Another alternative is flat consumption taxes on climate damaging products combined with general wealth taxation and cash redistribution to lower the impact on low income/wealth households.

2 comments

I'm a fan of flat income tax with flat, per-person guaranteed income. Set the tax rate and base income so that the changeover is revenue neutral, zero income people are a bit better off than currently, and the 90th percentile pays about what they pay now. Billionaires will end up paying way more. (In this proposal, capital gains are treated as regular income.)

The beauty of this is that now you can add astronomical consumption taxes, and just plow the increased revenue into the guaranteed income pool. On average, the consumption tax is revenue neutral for the government, and (as a percentage of income) disproportionately goes to the poor.

Also, you can eliminate 99% of the US tax accounting industry, food stamp program administration, and all sorts of other bureaucracies.

Yes to per-person guaranteed income. No to flat income (or wealth) tax (progressivity is better so no good reason to switch to something worse). Revenue neutrality: only if, and to the extent, it makes it makes the policy package easier to pass.
In practice, progressive tax curves and incentive programs let politicians meddle. Once they can meddle, lobbyists write the tax code.

So-called progressive taxes are always regressive in practice, at least in the US. Keeping the math simple makes it easy to keep them honest. (Make the marginal rate 40-50% if you want. Just set the base income so that the middle class is paying 33%.)

> In practice, progressive tax curves and incentive programs let politicians meddle.

Is there cross-country comparative empirical evidence for that? My hunch is that very obscure tax curves (trapezoids and what not with layers of ad hoc edge cases) are vulnerable to meddling. But I doubt there's a general meddle-ability difference between simple forms of progressivity vs flat.

I do wonder if this has an effect of encouraging the segments of society that don't plan so well, ultimately undermining the goal of saving resources, in the longer term.

In my own country we see significant proportions of multi-generational welfare demographics that are incentivized to breed and often with multiple children, because someone else picks up the tab.

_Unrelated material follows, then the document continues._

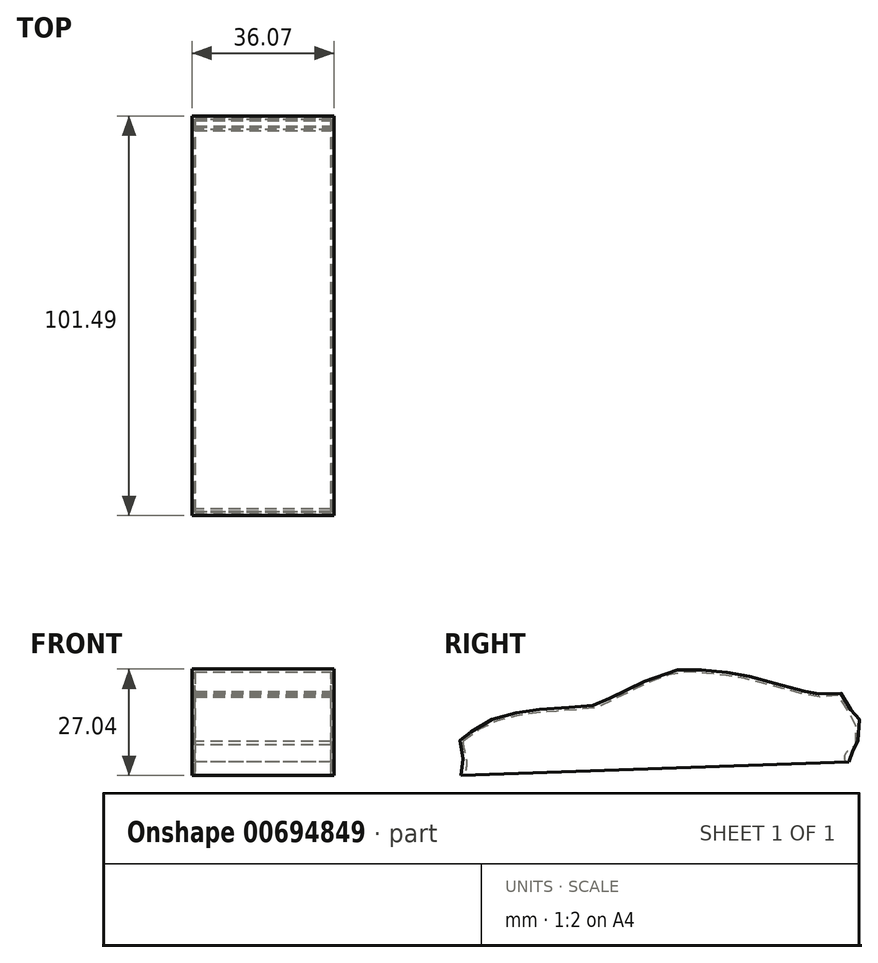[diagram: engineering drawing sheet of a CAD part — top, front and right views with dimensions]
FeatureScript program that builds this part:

However the working class who that try to get ahead under their own steam before maybe breeding are having children later, and less of them if at all.

> I do wonder if this has an effect of encouraging the segments of society that don't plan so well

From the POV of climate destruction the segments that don't plan so well, or to put it more bluntly, who plan and act so badly that they're strongly disproportionately responsible for the problem are those that the progressive consumption tax (and general wealth taxation) adresses: the wealthiest.

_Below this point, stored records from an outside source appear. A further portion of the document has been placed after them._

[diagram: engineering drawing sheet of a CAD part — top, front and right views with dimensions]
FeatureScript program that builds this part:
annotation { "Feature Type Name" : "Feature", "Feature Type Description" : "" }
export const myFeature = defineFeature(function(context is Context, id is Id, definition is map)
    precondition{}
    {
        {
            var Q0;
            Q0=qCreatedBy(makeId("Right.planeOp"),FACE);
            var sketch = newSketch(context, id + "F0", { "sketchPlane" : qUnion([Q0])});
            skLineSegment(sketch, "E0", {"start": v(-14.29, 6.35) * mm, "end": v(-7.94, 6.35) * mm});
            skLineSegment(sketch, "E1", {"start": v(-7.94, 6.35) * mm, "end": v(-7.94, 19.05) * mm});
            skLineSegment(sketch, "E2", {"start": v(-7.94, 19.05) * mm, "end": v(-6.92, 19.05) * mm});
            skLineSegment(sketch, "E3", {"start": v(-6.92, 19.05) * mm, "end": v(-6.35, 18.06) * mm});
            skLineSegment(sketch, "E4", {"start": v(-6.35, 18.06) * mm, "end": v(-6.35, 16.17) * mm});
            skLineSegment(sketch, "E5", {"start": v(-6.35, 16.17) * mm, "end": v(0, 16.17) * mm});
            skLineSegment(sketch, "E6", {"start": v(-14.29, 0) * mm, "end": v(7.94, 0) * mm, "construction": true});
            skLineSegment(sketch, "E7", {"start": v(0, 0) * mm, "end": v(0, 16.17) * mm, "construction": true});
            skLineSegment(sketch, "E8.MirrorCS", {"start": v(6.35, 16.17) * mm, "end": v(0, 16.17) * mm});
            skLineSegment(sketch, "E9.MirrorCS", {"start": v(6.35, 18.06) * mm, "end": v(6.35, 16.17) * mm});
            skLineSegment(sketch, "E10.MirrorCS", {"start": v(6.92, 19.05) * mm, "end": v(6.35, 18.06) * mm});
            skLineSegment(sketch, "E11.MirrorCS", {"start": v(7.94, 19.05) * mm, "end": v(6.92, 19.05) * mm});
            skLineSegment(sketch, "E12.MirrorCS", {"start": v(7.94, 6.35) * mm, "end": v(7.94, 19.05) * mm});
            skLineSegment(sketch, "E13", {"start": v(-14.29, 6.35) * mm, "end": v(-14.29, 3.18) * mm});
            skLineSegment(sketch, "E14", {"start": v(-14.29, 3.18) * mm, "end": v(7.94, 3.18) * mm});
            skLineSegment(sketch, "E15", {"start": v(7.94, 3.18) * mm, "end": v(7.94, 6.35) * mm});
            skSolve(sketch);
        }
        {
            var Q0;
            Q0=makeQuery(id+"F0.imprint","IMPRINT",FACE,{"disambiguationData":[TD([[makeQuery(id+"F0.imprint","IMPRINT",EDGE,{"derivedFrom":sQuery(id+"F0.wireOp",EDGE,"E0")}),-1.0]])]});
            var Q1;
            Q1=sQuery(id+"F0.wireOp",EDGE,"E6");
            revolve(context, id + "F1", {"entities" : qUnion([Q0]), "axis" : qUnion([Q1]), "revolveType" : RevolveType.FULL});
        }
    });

US style welfare provisions have three flaws at the same time. It is (1) not generous enough to escape the costly everyday scarcity tax* (2) spiked with time-wasting conditions and bureaucratic procedures and (3) politically and socially stigmatized. The US should transition to the northern european welfare state model which works better in all those three regards.

* https://scholar.harvard.edu/files/sendhil/files/scientificam...

> multi-generational welfare demographics that are incentivized to breed

This is almost always a racial slur that turns out not to be true on closer inspection.

White people are the largest demographic of poverty in the US.

So racist against white people I guess?

More like cognitive dissonance.

The states most strongly against a welfare state invariably receive the most welfare.